Prostate Cancer: Screening

(asked on 15th December 2025) - View Source

Question to the Department of Health and Social Care:

To ask the Secretary of State for Health and Social Care, what assessment his Department has made of the potential impact of the UK National Screening Committee’s draft recommendation on prostate cancer screening on future demand for PSMA PET-CT imaging, including modelling of the different demand scenarios included in the current public consultation.


Answered by
Ashley Dalton Portrait
Ashley Dalton
Parliamentary Under-Secretary (Department of Health and Social Care)
This question was answered on 14th January 2026

The independent UK National Screening Committee (UK NSC), which is made up of leading medical and screening experts, advises ministers in all four nations of the United Kingdom on the evidence on screening. They have carried out an evidence review to look at screening for prostate cancer.  Where the committee is confident that screening provides more good than harm, they recommend a screening programme.  Treatment can lead to immediate life changing side effects which need to be balanced against potential benefits some years in the future.

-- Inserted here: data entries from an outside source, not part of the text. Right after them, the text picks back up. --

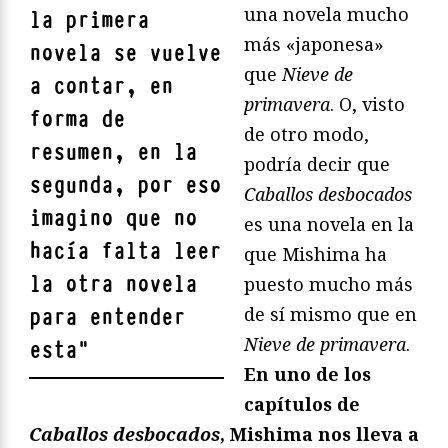
una novela mucho
la primera
más «japonesa»
novela se vuelve
que
Nieve de
a contar, en
primavera
. O, visto
forma de
de otro modo,
resumen, en la
podría decir que
segunda, por eso
Caballos desbocados
imagino que no
es una novela en la
hacía falta leer
que Mishima ha
la otra novela
puesto mucho más
de sí mismo que en
para entender
Nieve de primavera
.
esta
"
En uno de los
capítulos de
Caballos desbocados
, Mishima nos lleva a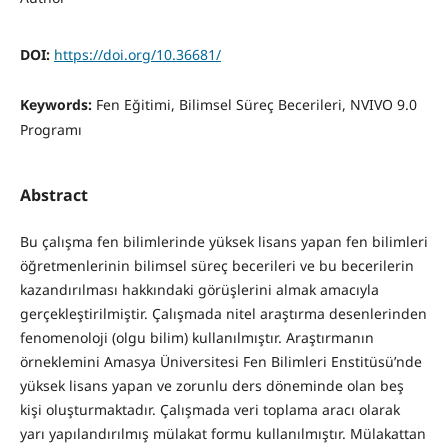
DOI:
https://doi.org/10.36681/
Keywords:
Fen Eğitimi, Bilimsel Süreç Becerileri, NVIVO 9.0
Programı
Abstract
Bu çalışma fen bilimlerinde yüksek lisans yapan fen bilimleri
öğretmenlerinin bilimsel süreç becerileri ve bu becerilerin
kazandırılması hakkındaki görüşlerini almak amacıyla
gerçekleştirilmiştir. Çalışmada nitel araştırma desenlerinden
fenomenoloji (olgu bilim) kullanılmıştır. Araştırmanın
örneklemini Amasya Üniversitesi Fen Bilimleri Enstitüsü’nde
yüksek lisans yapan ve zorunlu ders döneminde olan beş
kişi oluşturmaktadır. Çalışmada veri toplama aracı olarak
yarı yapılandırılmış mülakat formu kullanılmıştır. Mülakattan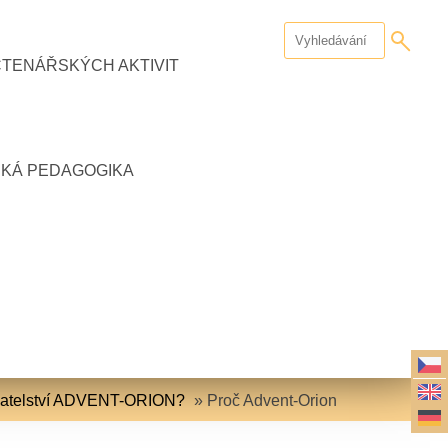
ČTENÁŘSKÝCH AKTIVIT
CKÁ PEDAGOGIKA
datelství ADVENT-ORION?
»
Proč Advent-Orion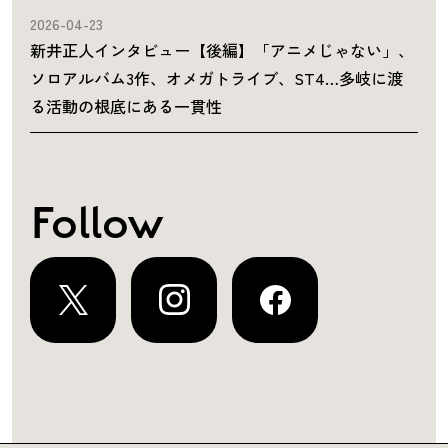
2026-04-23
新井正人インタビュー【後編】「アニメじゃない」、
ソロアルバム3作、オメガトライブ、ST4…多岐に渡
る活動の根底にある一貫性
Follow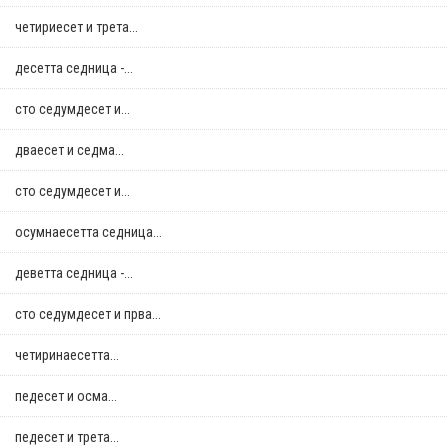
четириесет и трета...
десетта седница -...
сто седумдесет и...
дваесет и седма...
сто седумдесет и...
осумнaесетта седница...
деветта седница -...
сто седумдесет и прва...
четиринаесетта...
педесет и осма...
педесет и трета...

On 28 November 2025, the UK NSC opened a 12-week public consultation on an evidence review to look at screening for prostate cancer and a draft recommendation to:

  • offer a targeted national prostate cancer screening programme to men with confirmed BRCA1/2 gene variants every two years, from the age 45 years old to age 61 years old;
  • not recommend population screening;
  • not recommend targeted screening of black men;
  • not recommend targeted screening of men with family history; and
  • collaborate with the Transform trial team to answer outstanding questions on screening effectiveness for black men and men with a family history, as soon as trial data becomes available, and await the results of the study to develop and trial a more accurate test than the prostate specific antigen test alone, to improve the balance of the benefits and harms of screening.

Alongside the consultation, work is being carried out to assess the costs and resources required to deliver the possible screening pathway, this could include an assessment of future demand for PSMA PET-CT imaging.

We anticipate that the UK NSC will make a final recommendation on screening for prostate cancer in early 2026. My Rt Hon. Friend, the Secretary of State for Health and Social Care, will consider this and make a decision on whether to accept and next steps at this point.